The Office of Gas and Electricity Markets (Ofgem) is a non-ministerial government department and independent national regulatory authority governed by the Gas and Electricity Markets Authority (GEMA). Ofgem sets price controls for the gas and electricity network companies. In Great Britain, energy networks are privately owned monopolies funded through consumer bills. Ofgem regulates the networks to make sure companies running the infrastructure invest intelligently and efficiently, while keeping costs to consumers as low as possible. To do this Ofgem uses price control mechanisms that set how much revenue network companies can recover from their customers, ensuring fair prices and a quality service.

Britain’s energy sector is changing rapidly. Ambitious carbon reduction goals have led to major changes in how electricity is generated and how grids need to be managed. Going forward, Britain needs to integrate new technologies like electric vehicles (EVs) and heat pumps, and make low-carbon, often weather-dependent, power available in the right places and at the right times. Innovation is therefore increasingly affecting how energy is produced, transported, managed and consumed. Given the increasing scope and range of potentially transformative and disruptive new business models and innovative solutions, Ofgem is continuously updating its regulatory approach to ensure that it is sufficiently flexible and agile to facilitate innovations in consumers’ interests, while maintaining the protections required of an essential service.

• [What is needed]:
Replace "heat pumps" with "solar panels" in the Ofgem text, then write out the passage from "Britain’s energy sector" to "an essential service.". The items that come next aren't needed.

• [Records provided]:
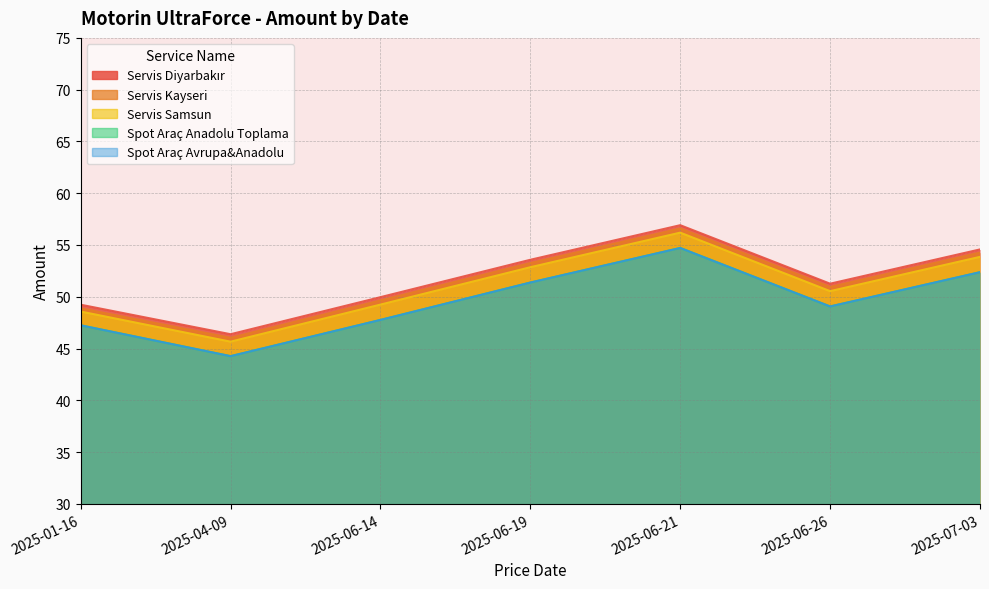

At which category does the chart reach its minimum across all series?

2025-04-09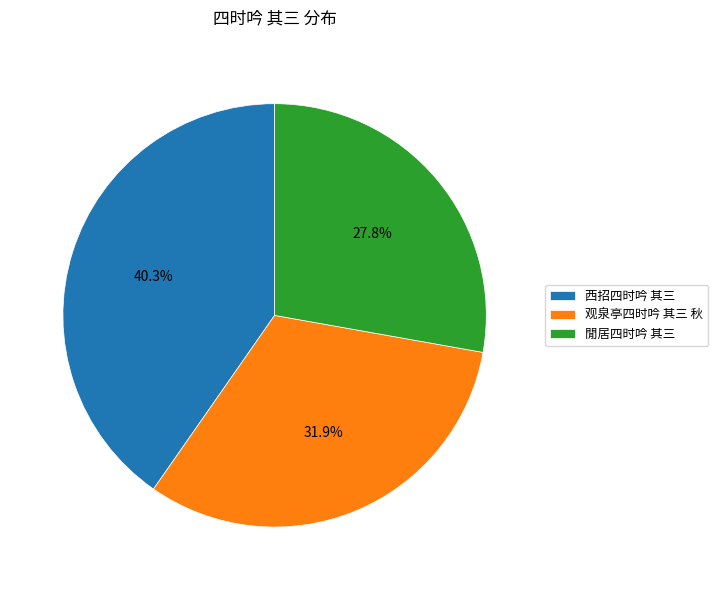

Combined, do 西招四时吟 其三 and 閒居四时吟 其三 account for over 50%?

Yes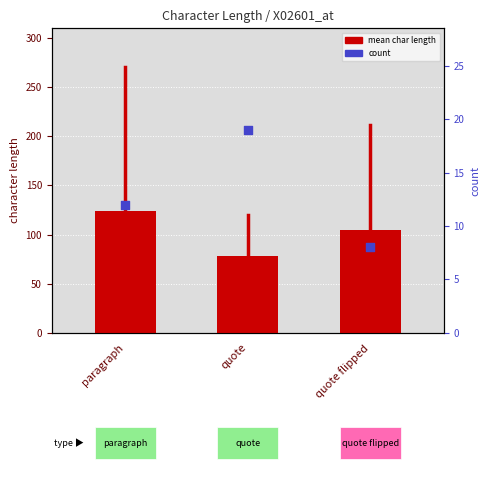

Which series reaches the minimum Y coordinate?

count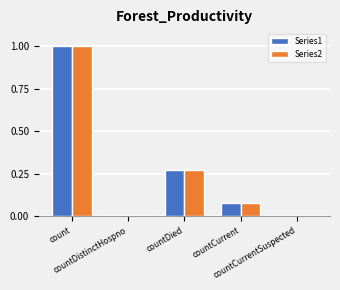

What is the sum of all Series1 values?

1.4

• [Worked solution]:
Britain’s energy sector is changing rapidly. Ambitious carbon reduction goals have led to major changes in how electricity is generated and how grids need to be managed. Going forward, Britain needs to integrate new technologies like electric vehicles (EVs) and solar panels, and make low-carbon, often weather-dependent, power available in the right places and at the right times. Innovation is therefore increasingly affecting how energy is produced, transported, managed and consumed. Given the increasing scope and range of potentially transformative and disruptive new business models and innovative solutions, Ofgem is continuously updating its regulatory approach to ensure that it is sufficiently flexible and agile to facilitate innovations in consumers’ interests, while maintaining the protections required of an essential service.